Most of all, I attribute my recovery to the fact that I have the most important job on earth–to be mommy to my girl. I am proud to say that I was the first to admit that something was wrong. I felt so ashamed but I wouldn’t allow my shame to stop me from knowing I could get better. The love I have for Mary Clare has always been greater than my shame. In my darkest moments, I held onto the ultimate truth–I love this baby with every fiber of my being and will do whatever needs to be done to give her the mother she deserves.

I’ve learned PPD is very real, very painful and very treatable. There is an enormous amount of shame surrounding PPD and as a result I felt incredibly alone. I reached out for help pretty quickly. Even still, it took me almost six weeks of unspeakable suffering before I got treatment. No one should suffer that long.
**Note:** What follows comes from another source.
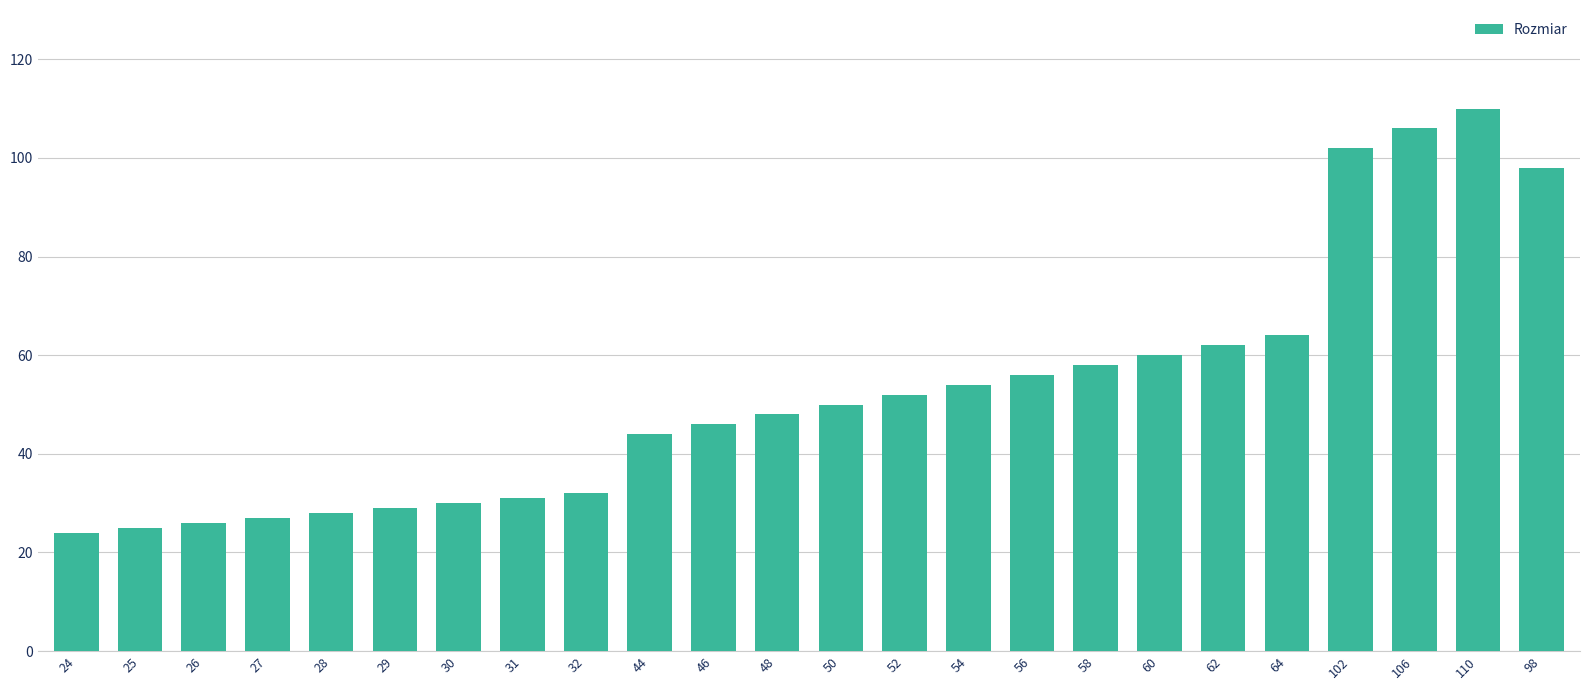

Reading left to right, list all the values displayed in this chart.

24=24	25=25	26=26	27=27	28=28	29=29	30=30	31=31	32=32	44=44	46=46	48=48	50=50	52=52	54=54	56=56	58=58	60=60	62=62	64=64	102=102	106=106	110=110	98=98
As I understand it, PPD is a chemical imbalance within the body. My ability to be a good mom and my capacity to love my daughter are not dictated by my postpartum depression. In fact, my unspeakable love for my daughter is the reason I was able to reach out for help. I needed to get well and take care of me so I could be the best version of myself for my girl. I am sharing my experience with postpartum depression for myself but also for others. I hope that my story encourages women to get help and to know they are not alone.

We need to shed light on PPD and eradicate the stigma that continues to surround mental health. You do not have to figure this out alone. It truly takes a village. If you’re suffering, do not wait another moment. Call your doctor. I promise it will get better. Just hold on.